Robustness in configurational causal modelling

This talk presents joint work with Michael Baumgartner. In the talk we describe a notion of robustness for configurational causal models (CCMs) and present simulation results to validate this notion as a tool for model selection, and briefly compare this notion to notions of statistical robustness familiar from regression analytic modeling (RAMs).

Where RAMs relate variables and quantify net effects across varying background conditions, CCMs search for dependencies between values of variables, and return models that satisfy the conditions of an INUS-theory of causation. As such, CCMs are tools for case-study research: a unit of observation is a single case that exhibits some configuration of values of measured variables. CCMs automate the process of recovering causally interpretable dependencies from such data via cross-case comparisons. The basic idea is that causes make a difference to their effects, and causal structures can be recovered from data by comparing otherwise homogeneous cases where some putative cause- and effect-factors vary suitably.

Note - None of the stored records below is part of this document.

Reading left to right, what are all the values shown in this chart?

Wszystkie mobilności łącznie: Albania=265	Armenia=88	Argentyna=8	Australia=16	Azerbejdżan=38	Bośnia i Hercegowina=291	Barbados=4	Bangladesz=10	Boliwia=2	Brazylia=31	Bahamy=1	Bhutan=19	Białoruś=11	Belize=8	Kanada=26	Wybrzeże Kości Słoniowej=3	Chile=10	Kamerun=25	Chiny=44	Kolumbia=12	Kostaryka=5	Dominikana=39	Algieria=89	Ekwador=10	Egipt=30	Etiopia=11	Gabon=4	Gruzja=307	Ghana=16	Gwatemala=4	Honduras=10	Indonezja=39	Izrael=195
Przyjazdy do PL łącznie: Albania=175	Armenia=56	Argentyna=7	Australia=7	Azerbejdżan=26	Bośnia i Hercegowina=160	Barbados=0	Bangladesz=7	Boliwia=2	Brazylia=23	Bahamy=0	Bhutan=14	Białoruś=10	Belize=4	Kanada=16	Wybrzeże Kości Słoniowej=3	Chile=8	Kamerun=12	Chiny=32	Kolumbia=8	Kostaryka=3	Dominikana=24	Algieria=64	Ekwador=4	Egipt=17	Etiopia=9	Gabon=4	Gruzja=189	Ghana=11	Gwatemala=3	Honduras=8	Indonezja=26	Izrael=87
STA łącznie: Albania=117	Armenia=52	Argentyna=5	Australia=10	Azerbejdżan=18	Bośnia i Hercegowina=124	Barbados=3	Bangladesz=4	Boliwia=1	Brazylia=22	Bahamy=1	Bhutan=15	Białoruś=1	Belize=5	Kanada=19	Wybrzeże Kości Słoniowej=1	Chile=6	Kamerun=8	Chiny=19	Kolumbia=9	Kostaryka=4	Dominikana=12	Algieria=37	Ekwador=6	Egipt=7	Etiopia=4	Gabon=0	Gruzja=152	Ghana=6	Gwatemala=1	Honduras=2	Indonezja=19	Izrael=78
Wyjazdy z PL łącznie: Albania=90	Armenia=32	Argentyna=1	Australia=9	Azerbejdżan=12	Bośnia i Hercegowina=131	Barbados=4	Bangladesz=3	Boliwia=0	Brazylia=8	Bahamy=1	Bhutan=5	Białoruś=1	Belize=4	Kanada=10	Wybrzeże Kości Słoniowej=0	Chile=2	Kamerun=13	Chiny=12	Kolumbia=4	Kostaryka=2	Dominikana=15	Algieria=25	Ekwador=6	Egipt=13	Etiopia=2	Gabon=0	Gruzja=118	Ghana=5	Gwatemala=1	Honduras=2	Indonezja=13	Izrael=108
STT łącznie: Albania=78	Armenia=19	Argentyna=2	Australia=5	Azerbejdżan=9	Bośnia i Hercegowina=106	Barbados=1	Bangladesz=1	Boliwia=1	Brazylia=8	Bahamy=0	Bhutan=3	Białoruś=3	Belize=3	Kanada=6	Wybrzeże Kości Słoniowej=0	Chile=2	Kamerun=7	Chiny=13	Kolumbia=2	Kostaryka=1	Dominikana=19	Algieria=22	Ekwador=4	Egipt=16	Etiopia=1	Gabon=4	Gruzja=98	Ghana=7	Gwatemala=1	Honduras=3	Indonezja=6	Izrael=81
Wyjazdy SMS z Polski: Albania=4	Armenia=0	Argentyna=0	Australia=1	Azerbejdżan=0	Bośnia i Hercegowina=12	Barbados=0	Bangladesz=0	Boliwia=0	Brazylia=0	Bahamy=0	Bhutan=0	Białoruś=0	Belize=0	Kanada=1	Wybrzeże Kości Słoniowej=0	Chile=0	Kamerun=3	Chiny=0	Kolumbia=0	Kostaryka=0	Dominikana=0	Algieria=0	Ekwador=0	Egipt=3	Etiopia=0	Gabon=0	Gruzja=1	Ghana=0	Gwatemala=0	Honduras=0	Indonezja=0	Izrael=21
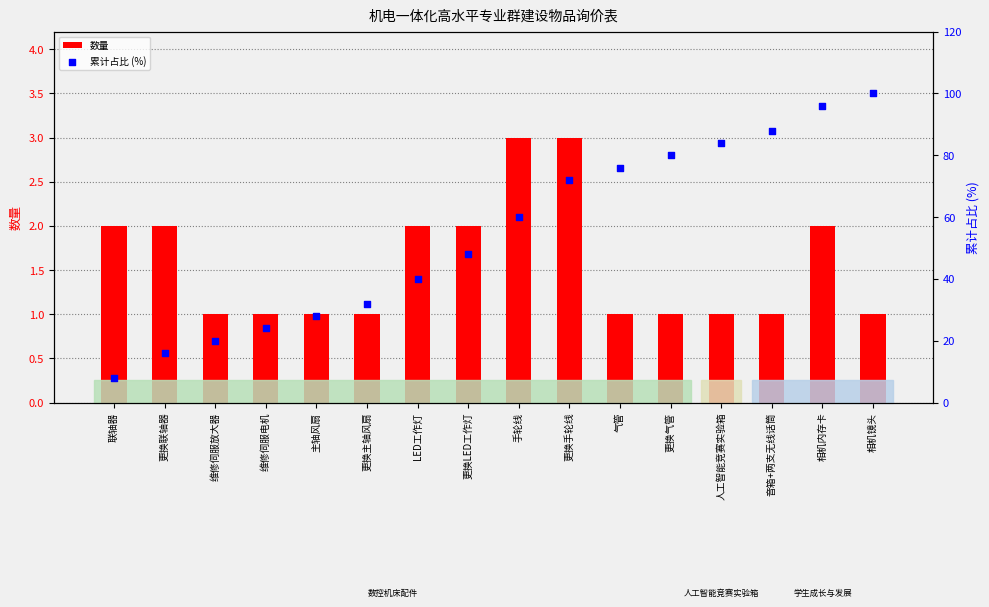

What is the total value across all series at 主轴风扇?

29.0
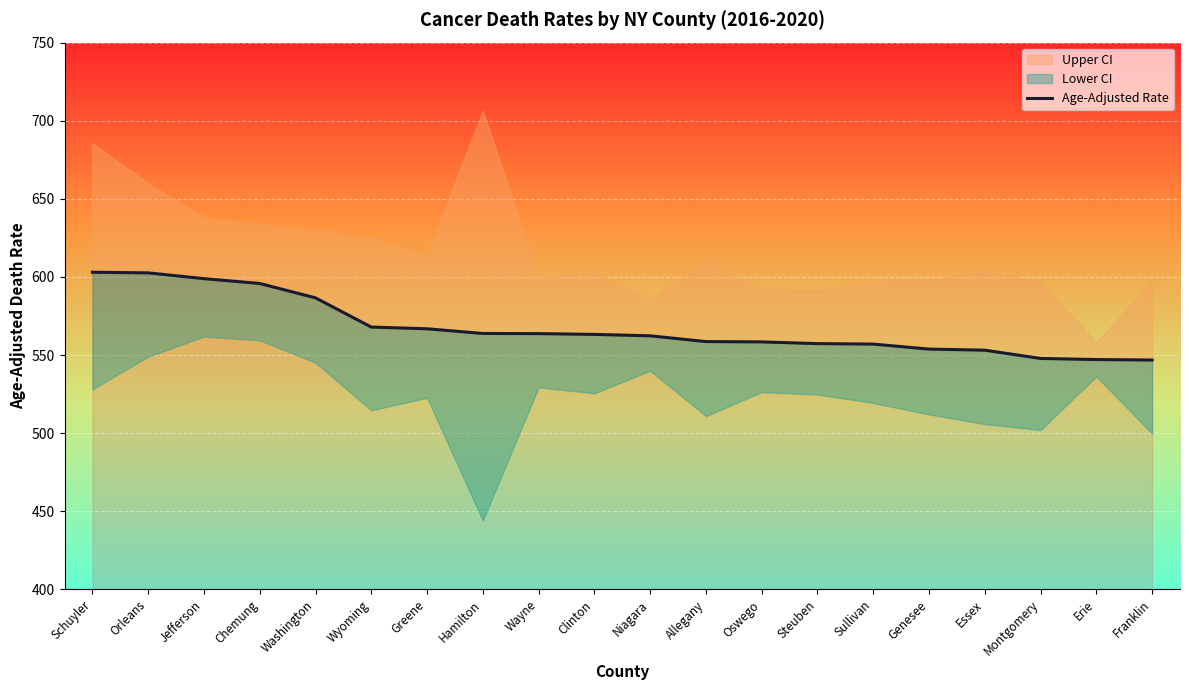

At which category does the chart reach its peak across all series?

Schuyler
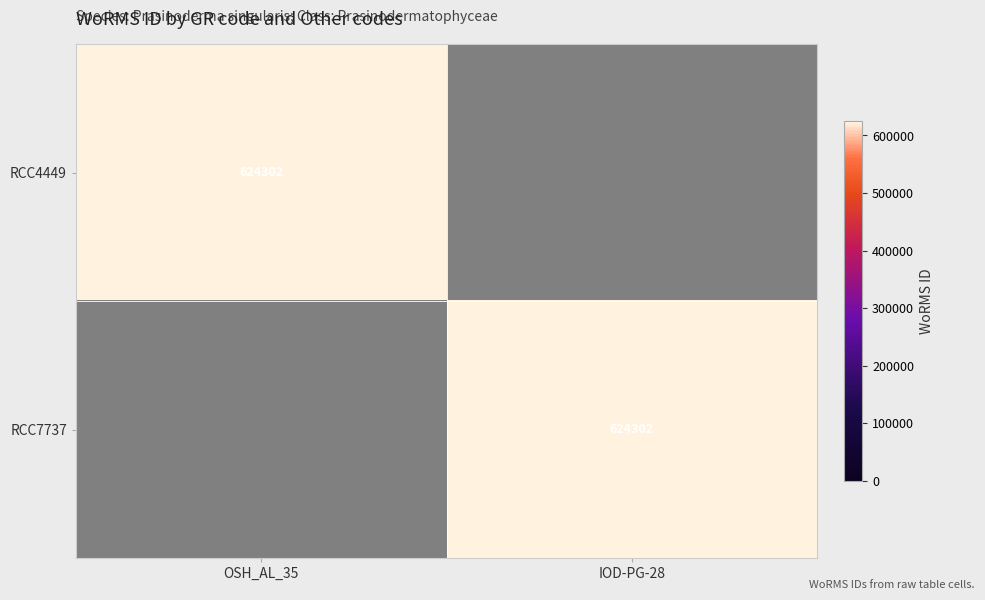

True or false: RCC7737 has a value of 624302 at IOD-PG-28.

True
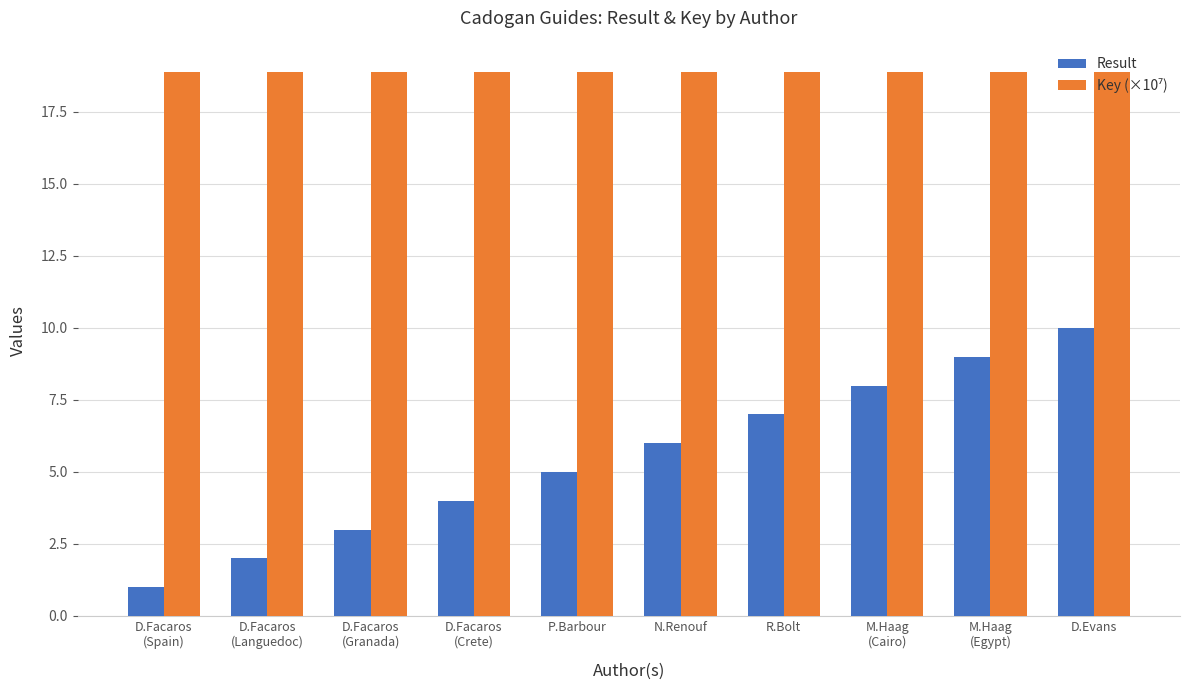

True or false: Result has a value of 6.0 at N.Renouf.

True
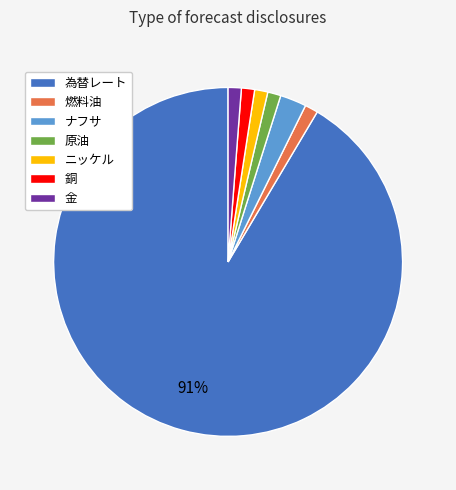

How many slices are in this pie chart?

7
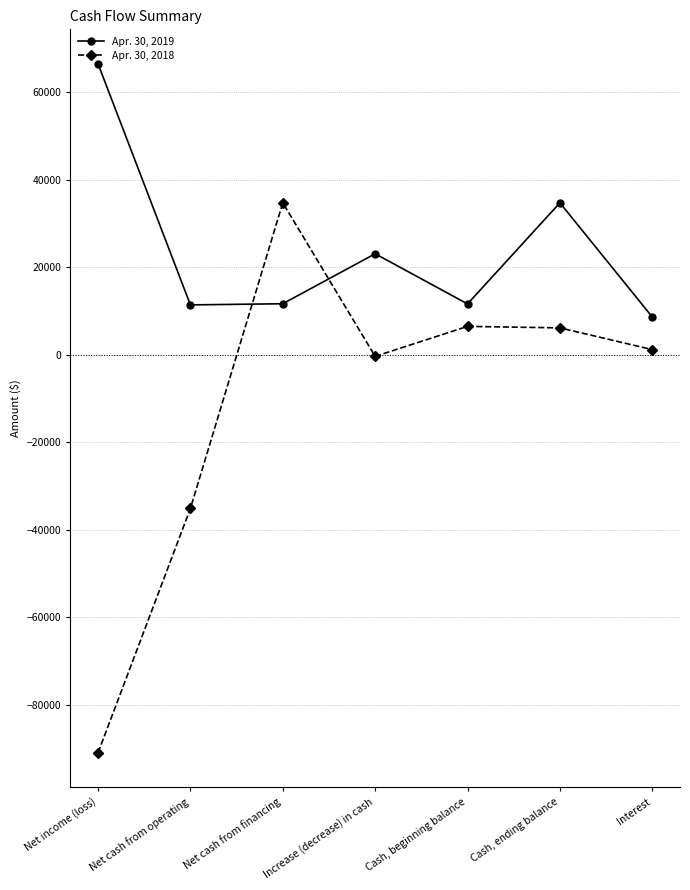

Is it true that Apr. 30, 2019 equals 66513 at Net income (loss)?

True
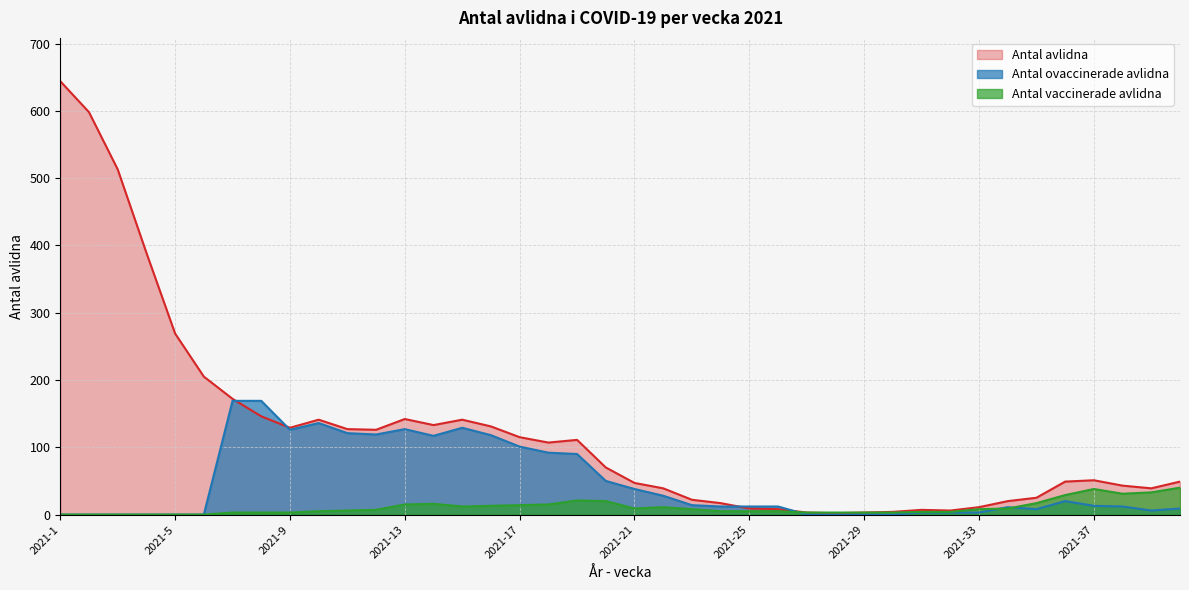

Which series has the widest spread of values?

Antal avlidna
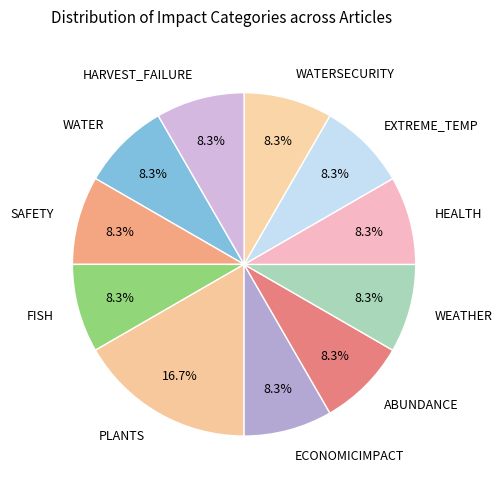

The WATERSECURITY slice represents 8% of the pie. True or false?

True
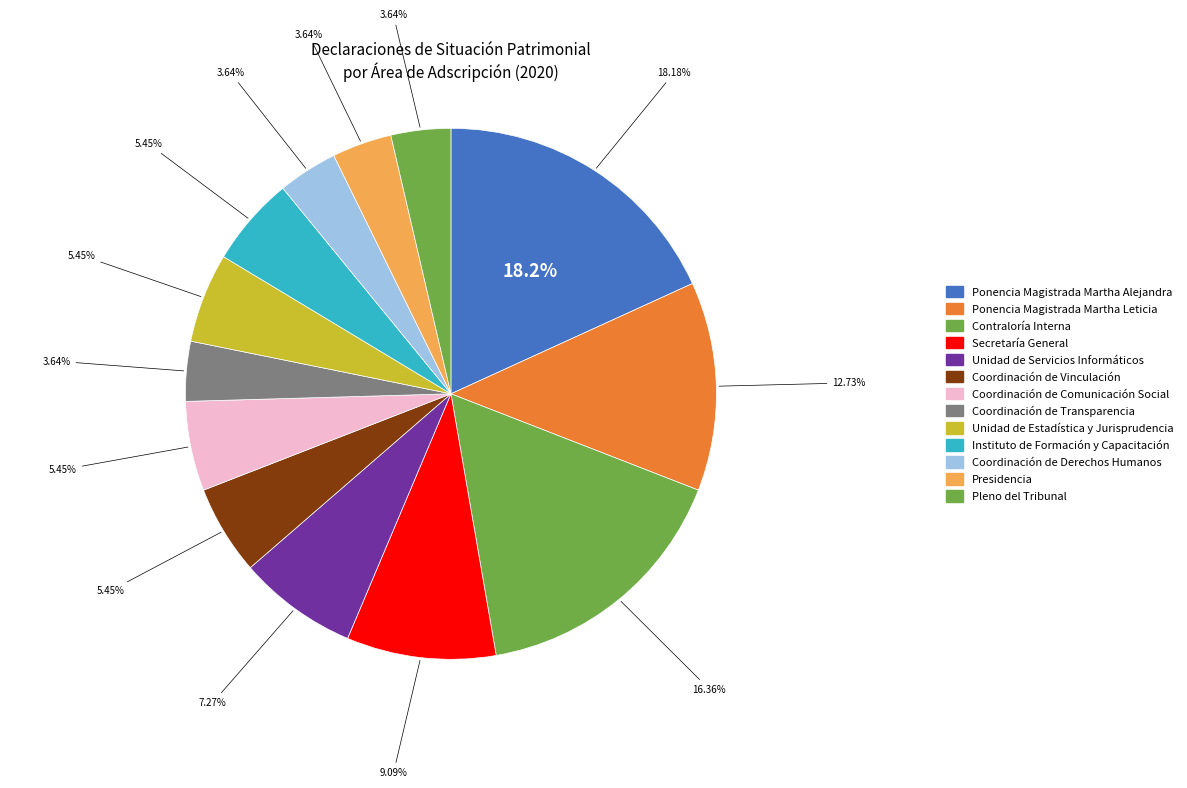

Between Coordinación de Vinculación and Instituto de Formación y Capacitación, which is larger?

Coordinación de Vinculación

CCMs impose stringent demands on the analysed data, often not met in real-life data. The most important of these is causal homogeneity –- unlike RAMs, CCMs require that the causal background of the observed cases is homogeneous, in order to guarantee valid results. This assumption is often violated in real-life data. In addition, data may have other noise sources such as measurement error, and may lack sufficient variation in measured variables. These data-deficiencies may prevent CCMs from finding any models at all. In response, CCM methodologists have developed model-fit parameters that measure how well a model accounts for the observed data, and these have been incorporated in CCM search algorithms such that the search may return also models that explain the data less than perfectly.

Lowering model fit requirements increases underdetermination of models by data, making the problem of model selection harder. We performed simulations to investigate the effects that lowering model-fit requirements has on the reliability of the results. These reveal that given noisy data, the models obtained with most stringent fit-thresholds are often overfitted to data, but lower model-fit settings produce increasingly ambiguous results – a correct model is found, but is accompanied by many false models. In RAMs, overfitting may be remedied by robustness testing, for example testing whether particular observations have undue influence on model coefficients. While obviously sensible in the context of RAMs, this idea, or similar notions of sampling robustness, cannot be transported to CCM context, which assumes a case-study setting where one’s conclusions ought to be maximally sensitive to cross-case variation. But this also makes CCMs sensitive to noise. However, a notion of robustness as the concordance of inferences based on many models, derived with varying model-fit requirements, can be implemented in CCMs. A robust model in this sense is one which agrees with many other models of same data, and does not disagree with many other models, in the causal ascriptions it makes. Simulation results demonstrate that this notion can be used as a reliable criterion of model selection given considerable underdetermination of models by data.